■ **Activity**
Please reproduce word for word the lines in the items below, from the line with "have gotten into" to the line with "Tv Repair Near Me India", including both of those lines.

Dataset entries:
________________________________________
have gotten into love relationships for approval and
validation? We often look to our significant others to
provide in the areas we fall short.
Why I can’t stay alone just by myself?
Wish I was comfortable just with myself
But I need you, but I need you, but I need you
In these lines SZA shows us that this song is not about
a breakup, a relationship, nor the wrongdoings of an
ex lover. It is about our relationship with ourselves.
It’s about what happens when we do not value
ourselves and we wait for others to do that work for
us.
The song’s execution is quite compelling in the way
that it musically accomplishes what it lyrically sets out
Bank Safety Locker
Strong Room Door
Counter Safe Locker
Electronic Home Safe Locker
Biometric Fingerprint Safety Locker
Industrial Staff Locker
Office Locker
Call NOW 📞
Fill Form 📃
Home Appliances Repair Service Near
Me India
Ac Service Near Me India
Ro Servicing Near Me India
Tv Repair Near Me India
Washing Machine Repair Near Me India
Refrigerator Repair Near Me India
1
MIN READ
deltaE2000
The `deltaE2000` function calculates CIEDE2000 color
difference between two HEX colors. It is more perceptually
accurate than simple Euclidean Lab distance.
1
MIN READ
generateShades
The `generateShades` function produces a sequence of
________________________________________
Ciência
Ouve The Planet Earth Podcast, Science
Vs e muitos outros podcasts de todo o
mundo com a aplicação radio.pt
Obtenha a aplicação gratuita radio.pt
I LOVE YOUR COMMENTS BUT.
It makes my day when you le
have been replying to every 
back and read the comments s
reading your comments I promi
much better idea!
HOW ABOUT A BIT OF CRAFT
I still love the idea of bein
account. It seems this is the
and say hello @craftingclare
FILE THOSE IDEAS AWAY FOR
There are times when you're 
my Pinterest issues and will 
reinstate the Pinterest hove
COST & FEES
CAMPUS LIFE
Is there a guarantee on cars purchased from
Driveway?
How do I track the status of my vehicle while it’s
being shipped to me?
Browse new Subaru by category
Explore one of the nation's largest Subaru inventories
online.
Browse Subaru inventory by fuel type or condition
________________________________________
■ **Answer to this exercise**
have gotten into love relationships for approval and
validation? We often look to our significant others to
provide in the areas we fall short.
Why I can’t stay alone just by myself?
Wish I was comfortable just with myself
But I need you, but I need you, but I need you
In these lines SZA shows us that this song is not about
a breakup, a relationship, nor the wrongdoings of an
ex lover. It is about our relationship with ourselves.
It’s about what happens when we do not value
ourselves and we wait for others to do that work for
us.
The song’s execution is quite compelling in the way
that it musically accomplishes what it lyrically sets out
Bank Safety Locker
Strong Room Door
Counter Safe Locker
Electronic Home Safe Locker
Biometric Fingerprint Safety Locker
Industrial Staff Locker
Office Locker
Call NOW 📞
Fill Form 📃
Home Appliances Repair Service Near
Me India
Ac Service Near Me India
Ro Servicing Near Me India
Tv Repair Near Me India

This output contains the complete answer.